The temptation for founders and executives will be enormous: cut headcount, reduce training budgets, stop internships, chase margin. But we must ask ourselves what kind of future we are building in the process. We have a duty, as the people shaping this technology, to ensure that as it transforms the world, no one is left behind.
Reasons to be confident
The UK has the fourth highest number of AI researchers globally. Sir Demis Hassabis, founder of DeepMind, is just one of many brilliant British minds working at the frontier. We have some of the world’s great universities and a pioneering tradition that most nations would envy.
And if, as Dario Amodei of Anthropic has suggested, we are in the adolescence of a new technological age, then the room at the Imperial War Museum last night was exactly the kind of room that can navigate us through this messy middle of AI puberty into something better on the other side.

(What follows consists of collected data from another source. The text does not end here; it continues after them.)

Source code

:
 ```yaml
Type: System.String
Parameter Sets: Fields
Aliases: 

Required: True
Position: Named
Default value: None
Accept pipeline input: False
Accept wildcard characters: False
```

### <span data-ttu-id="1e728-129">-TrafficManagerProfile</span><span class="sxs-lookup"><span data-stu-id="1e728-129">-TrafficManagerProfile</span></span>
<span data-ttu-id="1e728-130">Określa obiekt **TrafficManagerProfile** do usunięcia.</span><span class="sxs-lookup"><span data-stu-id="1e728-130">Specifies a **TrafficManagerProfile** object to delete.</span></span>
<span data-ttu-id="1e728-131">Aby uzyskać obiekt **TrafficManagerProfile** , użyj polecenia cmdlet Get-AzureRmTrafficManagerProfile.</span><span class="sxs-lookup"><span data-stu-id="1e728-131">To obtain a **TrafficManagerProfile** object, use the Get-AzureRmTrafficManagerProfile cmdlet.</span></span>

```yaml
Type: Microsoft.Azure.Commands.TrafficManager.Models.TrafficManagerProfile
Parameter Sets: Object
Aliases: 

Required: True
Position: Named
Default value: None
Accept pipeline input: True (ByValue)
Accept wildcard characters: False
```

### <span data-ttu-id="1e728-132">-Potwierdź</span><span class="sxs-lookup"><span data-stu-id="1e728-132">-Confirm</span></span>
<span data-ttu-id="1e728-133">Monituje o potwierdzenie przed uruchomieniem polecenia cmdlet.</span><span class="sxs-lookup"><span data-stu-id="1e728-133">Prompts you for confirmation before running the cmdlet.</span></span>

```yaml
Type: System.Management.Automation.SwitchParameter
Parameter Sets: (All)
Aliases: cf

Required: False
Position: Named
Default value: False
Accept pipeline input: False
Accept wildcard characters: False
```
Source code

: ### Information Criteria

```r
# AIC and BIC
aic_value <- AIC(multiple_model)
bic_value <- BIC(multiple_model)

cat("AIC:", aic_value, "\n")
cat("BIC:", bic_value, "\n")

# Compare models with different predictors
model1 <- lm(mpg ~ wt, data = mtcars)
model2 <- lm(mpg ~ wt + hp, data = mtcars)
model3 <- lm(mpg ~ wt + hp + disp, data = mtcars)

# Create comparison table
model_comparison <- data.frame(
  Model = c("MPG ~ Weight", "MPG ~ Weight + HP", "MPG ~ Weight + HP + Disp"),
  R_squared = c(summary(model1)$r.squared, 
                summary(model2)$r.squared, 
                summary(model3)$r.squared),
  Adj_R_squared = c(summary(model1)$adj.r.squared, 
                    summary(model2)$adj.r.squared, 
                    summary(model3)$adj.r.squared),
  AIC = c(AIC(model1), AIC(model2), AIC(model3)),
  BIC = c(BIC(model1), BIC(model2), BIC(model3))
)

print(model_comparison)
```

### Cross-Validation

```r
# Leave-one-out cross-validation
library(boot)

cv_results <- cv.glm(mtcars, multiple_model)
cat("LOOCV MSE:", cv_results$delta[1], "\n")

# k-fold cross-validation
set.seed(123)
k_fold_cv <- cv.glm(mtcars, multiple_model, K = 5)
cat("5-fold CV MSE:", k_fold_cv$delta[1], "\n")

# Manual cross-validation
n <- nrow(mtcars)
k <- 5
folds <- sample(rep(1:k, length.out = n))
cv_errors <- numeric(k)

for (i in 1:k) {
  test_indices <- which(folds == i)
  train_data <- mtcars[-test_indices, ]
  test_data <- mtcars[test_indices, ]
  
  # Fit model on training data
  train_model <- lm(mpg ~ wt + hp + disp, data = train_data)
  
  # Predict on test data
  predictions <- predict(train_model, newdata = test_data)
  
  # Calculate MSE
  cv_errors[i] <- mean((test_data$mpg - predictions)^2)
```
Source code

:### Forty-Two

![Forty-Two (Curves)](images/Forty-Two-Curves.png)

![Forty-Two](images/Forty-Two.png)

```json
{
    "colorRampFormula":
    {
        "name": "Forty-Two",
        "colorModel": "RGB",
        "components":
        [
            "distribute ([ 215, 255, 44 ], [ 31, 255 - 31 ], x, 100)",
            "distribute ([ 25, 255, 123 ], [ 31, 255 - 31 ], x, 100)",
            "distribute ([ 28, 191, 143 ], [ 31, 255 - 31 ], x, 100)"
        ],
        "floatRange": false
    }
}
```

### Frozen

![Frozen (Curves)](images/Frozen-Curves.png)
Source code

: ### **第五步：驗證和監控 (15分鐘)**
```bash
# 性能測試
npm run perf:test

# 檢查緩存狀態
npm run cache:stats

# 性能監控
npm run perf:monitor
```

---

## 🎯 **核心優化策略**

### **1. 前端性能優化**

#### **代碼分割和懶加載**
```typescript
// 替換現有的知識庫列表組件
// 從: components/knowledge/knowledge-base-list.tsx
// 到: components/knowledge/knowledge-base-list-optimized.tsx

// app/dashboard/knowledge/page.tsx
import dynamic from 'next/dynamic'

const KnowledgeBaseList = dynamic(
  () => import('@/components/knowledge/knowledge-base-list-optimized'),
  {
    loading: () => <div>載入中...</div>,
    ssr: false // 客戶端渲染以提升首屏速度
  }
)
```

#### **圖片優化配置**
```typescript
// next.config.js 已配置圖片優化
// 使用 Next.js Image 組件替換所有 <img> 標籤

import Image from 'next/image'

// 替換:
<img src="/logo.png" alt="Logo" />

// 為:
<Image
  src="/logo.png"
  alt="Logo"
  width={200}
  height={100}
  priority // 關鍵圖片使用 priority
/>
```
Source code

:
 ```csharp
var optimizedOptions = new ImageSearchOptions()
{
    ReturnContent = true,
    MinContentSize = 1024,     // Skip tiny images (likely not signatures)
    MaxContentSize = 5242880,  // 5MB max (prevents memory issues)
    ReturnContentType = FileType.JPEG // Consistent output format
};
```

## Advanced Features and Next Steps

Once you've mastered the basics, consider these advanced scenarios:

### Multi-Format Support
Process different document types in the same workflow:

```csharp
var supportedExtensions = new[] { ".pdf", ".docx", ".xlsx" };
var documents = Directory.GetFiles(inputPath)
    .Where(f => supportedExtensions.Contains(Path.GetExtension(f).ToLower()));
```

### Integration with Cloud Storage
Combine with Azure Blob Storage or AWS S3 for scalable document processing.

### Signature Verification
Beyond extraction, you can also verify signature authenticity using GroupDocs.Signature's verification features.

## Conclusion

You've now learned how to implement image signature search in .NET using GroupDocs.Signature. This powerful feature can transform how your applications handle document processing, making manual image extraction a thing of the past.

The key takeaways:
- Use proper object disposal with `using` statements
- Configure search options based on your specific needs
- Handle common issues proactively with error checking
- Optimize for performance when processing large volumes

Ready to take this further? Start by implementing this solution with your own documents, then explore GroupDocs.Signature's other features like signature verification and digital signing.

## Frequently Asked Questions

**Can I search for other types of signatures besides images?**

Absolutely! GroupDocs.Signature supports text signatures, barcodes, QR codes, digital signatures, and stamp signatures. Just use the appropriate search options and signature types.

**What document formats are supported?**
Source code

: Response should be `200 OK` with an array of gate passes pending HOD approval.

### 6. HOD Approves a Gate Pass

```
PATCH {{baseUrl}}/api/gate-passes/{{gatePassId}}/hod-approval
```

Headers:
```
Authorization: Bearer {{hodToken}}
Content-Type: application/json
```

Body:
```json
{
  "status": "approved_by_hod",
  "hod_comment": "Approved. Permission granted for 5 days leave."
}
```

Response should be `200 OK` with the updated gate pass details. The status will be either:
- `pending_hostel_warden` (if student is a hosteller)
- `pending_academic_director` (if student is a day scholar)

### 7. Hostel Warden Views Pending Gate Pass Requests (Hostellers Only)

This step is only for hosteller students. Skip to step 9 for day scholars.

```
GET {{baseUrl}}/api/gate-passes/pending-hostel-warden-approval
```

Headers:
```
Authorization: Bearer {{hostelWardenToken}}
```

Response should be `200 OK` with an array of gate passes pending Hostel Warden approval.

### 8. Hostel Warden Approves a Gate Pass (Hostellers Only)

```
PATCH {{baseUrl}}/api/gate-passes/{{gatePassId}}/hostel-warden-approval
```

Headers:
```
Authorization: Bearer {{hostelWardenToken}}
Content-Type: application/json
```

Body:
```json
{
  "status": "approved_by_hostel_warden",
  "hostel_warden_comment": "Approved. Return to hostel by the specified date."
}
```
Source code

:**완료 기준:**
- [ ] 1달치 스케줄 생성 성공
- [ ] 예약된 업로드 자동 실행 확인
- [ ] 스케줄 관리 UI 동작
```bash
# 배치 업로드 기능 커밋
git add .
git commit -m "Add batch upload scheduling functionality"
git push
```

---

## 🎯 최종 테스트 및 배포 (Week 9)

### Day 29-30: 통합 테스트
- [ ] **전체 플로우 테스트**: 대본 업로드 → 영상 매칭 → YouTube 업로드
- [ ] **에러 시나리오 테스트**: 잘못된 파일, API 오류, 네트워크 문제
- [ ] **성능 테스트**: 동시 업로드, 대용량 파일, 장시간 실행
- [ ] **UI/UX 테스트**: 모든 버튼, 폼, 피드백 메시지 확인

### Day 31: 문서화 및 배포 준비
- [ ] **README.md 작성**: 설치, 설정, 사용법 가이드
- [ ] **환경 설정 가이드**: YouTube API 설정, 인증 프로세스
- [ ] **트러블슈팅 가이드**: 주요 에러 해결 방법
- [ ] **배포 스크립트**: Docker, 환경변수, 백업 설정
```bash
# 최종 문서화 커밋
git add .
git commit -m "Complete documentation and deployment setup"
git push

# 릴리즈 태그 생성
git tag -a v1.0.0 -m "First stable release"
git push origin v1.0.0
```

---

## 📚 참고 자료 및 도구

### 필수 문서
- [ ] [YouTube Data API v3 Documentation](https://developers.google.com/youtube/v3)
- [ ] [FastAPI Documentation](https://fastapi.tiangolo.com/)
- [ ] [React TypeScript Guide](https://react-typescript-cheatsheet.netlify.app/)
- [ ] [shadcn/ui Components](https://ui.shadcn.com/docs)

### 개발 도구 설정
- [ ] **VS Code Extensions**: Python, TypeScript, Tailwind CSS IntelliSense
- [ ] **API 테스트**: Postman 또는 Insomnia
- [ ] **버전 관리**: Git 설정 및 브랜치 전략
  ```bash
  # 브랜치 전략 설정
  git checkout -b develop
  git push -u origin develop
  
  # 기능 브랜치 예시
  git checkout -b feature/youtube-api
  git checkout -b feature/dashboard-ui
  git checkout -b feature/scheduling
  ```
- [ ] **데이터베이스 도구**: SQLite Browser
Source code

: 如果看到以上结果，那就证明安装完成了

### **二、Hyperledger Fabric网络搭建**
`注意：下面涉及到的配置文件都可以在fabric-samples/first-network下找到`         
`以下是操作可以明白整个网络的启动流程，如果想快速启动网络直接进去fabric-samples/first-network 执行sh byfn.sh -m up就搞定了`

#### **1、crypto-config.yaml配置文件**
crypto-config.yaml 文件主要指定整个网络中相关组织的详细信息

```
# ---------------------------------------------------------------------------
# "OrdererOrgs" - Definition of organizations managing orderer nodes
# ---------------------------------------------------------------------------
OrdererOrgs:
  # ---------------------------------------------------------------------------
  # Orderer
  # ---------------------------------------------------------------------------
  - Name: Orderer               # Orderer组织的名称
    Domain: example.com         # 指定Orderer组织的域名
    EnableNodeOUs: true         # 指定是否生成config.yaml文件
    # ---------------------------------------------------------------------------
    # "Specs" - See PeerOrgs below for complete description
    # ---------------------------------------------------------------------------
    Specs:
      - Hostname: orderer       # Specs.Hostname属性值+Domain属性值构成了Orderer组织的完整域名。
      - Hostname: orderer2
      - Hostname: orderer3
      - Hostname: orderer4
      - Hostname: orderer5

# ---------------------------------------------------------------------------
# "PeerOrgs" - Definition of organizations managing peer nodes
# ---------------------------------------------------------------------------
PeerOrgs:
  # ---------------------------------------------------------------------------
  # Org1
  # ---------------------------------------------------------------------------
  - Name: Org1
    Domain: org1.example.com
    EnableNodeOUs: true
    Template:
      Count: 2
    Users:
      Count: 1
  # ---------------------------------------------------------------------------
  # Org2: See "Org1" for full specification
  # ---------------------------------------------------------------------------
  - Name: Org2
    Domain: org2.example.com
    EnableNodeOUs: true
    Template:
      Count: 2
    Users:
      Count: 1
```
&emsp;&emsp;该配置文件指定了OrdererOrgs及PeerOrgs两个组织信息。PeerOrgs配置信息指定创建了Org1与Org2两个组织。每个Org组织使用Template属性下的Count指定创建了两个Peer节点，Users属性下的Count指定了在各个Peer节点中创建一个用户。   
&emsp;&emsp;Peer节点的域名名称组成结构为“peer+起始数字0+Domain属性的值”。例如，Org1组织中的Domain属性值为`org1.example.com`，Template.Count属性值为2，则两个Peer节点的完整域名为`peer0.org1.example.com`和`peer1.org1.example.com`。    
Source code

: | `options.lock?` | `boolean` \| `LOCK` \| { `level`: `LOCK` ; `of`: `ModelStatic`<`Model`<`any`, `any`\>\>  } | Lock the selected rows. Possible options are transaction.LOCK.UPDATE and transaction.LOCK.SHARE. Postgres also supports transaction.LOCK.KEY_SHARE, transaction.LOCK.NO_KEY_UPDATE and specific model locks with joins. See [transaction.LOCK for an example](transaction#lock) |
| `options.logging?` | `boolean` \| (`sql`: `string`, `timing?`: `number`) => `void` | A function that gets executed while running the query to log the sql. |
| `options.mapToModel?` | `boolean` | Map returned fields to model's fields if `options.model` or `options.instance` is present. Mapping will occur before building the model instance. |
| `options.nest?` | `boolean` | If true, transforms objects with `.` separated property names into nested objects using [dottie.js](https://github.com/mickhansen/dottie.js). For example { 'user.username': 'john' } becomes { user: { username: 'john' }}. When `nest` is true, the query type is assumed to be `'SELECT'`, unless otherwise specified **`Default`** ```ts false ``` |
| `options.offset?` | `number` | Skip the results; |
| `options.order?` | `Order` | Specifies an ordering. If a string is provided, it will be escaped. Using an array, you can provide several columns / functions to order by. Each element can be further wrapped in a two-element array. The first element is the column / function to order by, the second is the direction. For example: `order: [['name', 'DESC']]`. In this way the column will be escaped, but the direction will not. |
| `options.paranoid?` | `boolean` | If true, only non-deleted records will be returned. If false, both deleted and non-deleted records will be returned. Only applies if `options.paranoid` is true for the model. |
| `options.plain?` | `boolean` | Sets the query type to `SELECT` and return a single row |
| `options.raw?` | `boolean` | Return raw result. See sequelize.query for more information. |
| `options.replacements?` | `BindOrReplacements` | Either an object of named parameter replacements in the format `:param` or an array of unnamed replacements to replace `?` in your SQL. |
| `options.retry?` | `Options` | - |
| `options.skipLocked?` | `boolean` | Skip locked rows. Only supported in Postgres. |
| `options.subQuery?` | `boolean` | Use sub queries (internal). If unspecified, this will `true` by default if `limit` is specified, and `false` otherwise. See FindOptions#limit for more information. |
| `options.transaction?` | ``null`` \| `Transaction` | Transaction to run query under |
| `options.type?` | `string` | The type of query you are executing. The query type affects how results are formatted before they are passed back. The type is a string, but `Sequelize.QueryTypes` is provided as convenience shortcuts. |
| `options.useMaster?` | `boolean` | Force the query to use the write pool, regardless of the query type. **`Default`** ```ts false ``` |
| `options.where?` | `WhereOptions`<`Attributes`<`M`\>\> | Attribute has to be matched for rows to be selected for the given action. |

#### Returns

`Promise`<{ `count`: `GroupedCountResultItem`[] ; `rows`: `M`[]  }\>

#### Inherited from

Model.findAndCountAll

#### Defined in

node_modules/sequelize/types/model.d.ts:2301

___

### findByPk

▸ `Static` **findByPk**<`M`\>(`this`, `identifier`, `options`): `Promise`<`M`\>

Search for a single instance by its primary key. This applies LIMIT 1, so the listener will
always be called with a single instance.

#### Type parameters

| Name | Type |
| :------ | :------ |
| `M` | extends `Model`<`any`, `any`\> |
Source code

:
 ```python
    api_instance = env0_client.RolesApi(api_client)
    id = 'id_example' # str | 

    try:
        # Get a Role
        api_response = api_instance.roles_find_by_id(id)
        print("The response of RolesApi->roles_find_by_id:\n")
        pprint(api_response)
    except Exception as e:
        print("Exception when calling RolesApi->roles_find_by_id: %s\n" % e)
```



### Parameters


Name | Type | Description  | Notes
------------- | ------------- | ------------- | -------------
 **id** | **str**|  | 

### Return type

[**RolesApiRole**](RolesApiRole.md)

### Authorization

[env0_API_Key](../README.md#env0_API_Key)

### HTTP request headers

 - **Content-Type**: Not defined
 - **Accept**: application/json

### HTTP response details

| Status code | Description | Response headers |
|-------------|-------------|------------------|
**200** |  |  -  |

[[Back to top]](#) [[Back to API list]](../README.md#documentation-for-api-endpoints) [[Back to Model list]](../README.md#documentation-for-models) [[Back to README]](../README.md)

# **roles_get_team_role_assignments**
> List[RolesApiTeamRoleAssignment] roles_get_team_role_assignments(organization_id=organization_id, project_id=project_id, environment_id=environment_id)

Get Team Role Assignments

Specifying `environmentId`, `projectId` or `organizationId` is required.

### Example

In such a fast-moving, disorienting world, my own approach is simple. Focus on what you can control, and that is not the Straits of Hormuz. Embrace the advantages of AI productivity while thinking carefully about bringing your fellow humans along for the ride. And, above all, take to heart the words of Douglas Adams:
“Don’t panic.” – The Hitchhiker’s Guide to the Galaxy, Douglas Adams
Congratulations to every founder, team, and company recognised at the 2026 Northern Tech Awards. The ambition in that room is the North’s greatest asset.